A singluar focus on my life in Sydney. I was "single", then I became "engaged" and now I'm married - but thats another story...

Thursday, December 07, 2006

Its A Not Like A Romance Novel


I know many women bemoan the fact that real life just doesn’t work out like it does in romance novels. You know, like its actually supposed to or something. I mean obviously no one puts their hand up and says I’d like to experience some seemingly insurmountable adversities and go through hell for a while please, but given half a chance, I think most of us would take the happy ending and be off like a shot. I have a sneaking suspicion that I have said as much myself on occasion. Given the example of something I read recently however, I’m actually kind of glad that life doesn’t work out like it does in books. As life is largely about the journey, there are some things that I feel I could definitely do without.
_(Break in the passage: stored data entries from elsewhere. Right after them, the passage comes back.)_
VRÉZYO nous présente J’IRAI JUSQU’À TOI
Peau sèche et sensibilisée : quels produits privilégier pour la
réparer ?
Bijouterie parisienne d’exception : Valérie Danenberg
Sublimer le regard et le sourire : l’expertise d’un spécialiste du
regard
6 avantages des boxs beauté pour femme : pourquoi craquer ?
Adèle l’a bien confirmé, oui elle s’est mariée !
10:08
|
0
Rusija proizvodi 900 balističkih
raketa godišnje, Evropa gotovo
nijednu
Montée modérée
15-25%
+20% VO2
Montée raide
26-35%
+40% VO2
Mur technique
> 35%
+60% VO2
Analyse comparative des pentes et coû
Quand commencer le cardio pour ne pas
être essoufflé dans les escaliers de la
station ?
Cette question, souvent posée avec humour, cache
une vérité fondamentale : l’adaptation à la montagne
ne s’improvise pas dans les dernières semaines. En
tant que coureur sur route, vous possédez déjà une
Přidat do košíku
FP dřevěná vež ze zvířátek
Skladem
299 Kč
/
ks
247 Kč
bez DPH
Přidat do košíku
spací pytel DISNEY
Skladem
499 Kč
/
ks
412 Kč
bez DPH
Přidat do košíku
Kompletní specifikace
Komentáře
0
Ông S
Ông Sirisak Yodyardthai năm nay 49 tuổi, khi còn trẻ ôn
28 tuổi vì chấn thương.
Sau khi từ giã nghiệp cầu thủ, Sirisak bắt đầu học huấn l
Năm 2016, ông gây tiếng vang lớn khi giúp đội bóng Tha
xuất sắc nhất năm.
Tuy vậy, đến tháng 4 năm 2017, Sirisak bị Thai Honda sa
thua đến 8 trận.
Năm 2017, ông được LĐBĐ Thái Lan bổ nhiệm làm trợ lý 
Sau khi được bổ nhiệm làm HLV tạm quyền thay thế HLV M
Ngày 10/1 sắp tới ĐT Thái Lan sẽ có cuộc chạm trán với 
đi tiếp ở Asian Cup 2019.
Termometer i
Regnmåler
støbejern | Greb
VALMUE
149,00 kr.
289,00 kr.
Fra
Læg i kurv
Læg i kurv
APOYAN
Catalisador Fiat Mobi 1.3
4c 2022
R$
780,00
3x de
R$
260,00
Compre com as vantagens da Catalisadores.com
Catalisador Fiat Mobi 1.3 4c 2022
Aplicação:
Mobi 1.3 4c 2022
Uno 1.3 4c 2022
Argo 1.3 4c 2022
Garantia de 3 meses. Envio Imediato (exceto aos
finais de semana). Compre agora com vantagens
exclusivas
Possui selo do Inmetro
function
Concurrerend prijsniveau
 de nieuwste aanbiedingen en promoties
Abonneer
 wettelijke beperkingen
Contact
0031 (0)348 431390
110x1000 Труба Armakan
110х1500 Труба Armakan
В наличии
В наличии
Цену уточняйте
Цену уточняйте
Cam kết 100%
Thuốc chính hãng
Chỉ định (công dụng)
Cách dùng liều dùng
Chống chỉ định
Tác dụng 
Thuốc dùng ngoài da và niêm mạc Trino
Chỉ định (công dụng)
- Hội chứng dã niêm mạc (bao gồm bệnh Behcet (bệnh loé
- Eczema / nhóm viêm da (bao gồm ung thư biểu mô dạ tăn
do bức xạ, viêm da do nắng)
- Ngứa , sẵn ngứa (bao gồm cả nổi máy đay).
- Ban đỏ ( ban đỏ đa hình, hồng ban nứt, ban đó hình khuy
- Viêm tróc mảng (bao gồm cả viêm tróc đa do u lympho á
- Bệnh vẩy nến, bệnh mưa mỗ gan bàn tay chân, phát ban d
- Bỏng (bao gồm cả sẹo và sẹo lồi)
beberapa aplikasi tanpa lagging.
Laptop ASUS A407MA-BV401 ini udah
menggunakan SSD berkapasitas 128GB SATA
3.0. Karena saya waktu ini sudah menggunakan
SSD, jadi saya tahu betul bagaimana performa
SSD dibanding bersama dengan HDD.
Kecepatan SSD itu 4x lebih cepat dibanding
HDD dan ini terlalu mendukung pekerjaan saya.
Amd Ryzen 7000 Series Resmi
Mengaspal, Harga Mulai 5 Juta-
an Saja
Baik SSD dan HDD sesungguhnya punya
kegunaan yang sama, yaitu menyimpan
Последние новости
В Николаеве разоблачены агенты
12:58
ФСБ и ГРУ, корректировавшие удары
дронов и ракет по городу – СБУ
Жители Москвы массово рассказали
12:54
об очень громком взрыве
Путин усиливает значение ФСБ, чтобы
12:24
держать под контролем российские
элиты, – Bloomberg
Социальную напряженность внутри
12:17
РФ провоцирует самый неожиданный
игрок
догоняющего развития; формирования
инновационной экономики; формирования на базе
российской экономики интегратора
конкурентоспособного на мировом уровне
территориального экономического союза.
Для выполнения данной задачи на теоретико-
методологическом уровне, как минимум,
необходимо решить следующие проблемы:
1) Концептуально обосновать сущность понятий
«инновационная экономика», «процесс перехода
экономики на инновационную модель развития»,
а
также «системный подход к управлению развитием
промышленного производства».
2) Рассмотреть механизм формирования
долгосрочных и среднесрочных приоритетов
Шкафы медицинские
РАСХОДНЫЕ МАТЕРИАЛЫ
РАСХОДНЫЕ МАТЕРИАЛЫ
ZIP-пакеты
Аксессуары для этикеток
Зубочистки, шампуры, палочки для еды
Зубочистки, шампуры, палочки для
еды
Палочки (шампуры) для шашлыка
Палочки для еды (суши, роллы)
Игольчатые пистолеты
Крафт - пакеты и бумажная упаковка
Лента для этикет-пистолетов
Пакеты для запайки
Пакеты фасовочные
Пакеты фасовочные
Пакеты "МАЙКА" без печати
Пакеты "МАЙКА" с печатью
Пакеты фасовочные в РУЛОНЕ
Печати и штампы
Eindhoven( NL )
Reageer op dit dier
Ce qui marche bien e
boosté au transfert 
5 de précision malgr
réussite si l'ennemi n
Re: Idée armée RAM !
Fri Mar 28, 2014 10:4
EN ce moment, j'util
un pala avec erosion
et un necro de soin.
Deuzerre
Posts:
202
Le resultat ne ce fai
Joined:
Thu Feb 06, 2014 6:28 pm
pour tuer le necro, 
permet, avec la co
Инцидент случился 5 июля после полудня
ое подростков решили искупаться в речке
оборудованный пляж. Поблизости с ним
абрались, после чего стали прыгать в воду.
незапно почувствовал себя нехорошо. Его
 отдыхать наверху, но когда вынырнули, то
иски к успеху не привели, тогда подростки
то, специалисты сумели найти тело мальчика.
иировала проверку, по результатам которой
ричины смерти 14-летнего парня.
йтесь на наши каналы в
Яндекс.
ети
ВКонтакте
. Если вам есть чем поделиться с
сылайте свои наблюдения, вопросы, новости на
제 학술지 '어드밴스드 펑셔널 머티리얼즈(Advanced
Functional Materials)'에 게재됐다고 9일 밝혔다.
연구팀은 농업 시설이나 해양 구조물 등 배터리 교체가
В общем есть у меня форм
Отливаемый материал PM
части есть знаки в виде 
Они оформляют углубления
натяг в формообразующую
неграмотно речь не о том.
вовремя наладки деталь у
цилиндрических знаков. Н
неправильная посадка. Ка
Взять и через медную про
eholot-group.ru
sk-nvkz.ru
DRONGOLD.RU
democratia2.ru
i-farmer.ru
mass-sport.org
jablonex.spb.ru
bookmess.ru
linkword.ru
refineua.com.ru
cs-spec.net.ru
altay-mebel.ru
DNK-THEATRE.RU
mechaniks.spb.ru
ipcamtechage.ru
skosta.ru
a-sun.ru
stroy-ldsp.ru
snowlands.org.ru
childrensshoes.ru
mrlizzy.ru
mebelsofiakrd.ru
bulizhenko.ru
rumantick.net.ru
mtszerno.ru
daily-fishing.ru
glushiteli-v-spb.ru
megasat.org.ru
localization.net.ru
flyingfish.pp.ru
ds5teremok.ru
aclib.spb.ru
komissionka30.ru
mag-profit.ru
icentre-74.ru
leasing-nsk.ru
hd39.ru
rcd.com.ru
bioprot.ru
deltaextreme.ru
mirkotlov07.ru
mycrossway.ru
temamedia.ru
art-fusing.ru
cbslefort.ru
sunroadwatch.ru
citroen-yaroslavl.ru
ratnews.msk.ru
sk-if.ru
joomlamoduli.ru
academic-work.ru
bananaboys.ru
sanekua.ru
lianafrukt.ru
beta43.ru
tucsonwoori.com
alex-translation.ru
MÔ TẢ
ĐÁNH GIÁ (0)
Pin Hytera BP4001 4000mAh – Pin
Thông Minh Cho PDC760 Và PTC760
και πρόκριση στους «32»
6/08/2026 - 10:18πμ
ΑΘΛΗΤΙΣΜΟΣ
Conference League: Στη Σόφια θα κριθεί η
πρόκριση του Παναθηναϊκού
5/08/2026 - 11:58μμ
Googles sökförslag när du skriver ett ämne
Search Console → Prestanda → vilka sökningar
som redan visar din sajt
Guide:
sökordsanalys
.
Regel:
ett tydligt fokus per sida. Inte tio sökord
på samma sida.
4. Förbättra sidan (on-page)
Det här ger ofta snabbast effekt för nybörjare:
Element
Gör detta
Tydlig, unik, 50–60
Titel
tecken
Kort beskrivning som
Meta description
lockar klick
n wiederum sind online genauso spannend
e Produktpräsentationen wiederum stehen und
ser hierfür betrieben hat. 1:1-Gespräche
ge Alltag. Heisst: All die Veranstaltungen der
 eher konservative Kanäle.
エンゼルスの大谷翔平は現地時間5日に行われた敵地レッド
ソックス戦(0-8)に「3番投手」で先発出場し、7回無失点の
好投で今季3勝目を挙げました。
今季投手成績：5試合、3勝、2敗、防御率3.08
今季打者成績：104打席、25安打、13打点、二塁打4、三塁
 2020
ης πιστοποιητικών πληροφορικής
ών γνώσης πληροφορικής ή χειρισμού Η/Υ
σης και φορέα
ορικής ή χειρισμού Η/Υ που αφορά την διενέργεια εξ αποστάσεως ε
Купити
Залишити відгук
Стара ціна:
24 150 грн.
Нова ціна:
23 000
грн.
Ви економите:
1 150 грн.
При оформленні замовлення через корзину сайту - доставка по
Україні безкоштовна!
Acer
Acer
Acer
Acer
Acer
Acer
Normally I quite enjoy this genre. I got into it due to a previous job and discovered a partiality for the paranormal. I’d like to point out that its not the only thing I read (and nor is it all Mills and Boon either) but it is good for escapism and facilitating procrastination. What was not good was half a short story I had the privilege of suffering through a while ago. I got so frustrated that I couldn’t even make myself finish it. I was quite disappointed really. Especially since I had previously enjoyed the author. Unfortunately though, this was not one of her better works (in my humble opinion) and I’d have to say that it was one of the most patronising examples of literature (and I use that term loosely) that I have read in a long while.

Perhaps it was a byproduct of trying to portray a romance with an obvious age difference. Whether it’s the old teaching the young or the young ultimately teaching the old, someone has to be the ‘experienced’ one. In this case it seemed to be all about the poor young girl who was practiced enough to not be an innocent (this means that they can jump into bed without too much preamble) but ultimately naïve as she hadn’t experienced the loving of a real man yet (so it was just like the first time…ughh). She had that idealistic exuberance going for her and an eagerness to please that was almost embarrassing but was therefore the prime candidate for the gentle guiding hand of an older man. Oh puh-lease!

When I read something I want to be able to empathise with the central character. I don’t want to feel the urge to slap her upside the head and shove the love interest out the door for being a conceited prat. There were several things that annoyed the crap out of me in this story but I think the straw that broke the camels back was when the potential lover (I didn’t even last till the sex bit) admonished the chick for spritzing perfume on herself when she realized she was going to get some. I understand the romantic sentiment that he wants to smell her and not her perfume but he may as well have come out and said ‘you just did the wrong thing and I don’t like it so don’t ever do it again’ or perhaps ‘this will go a lot easier in future if you learn to do only as you’re told’. It ticked me off.

Now the story may have ended brilliantly. Usually I have enough blind faith to see me through the bad spots, reciting the mantra ‘its just gotta get better than this’ but on this occasion I don’t think I will ever know. And I’m not particularly bothered by that. I think I’m bothered that some women would read this and lack enough self confidence to think the hero was fantastic.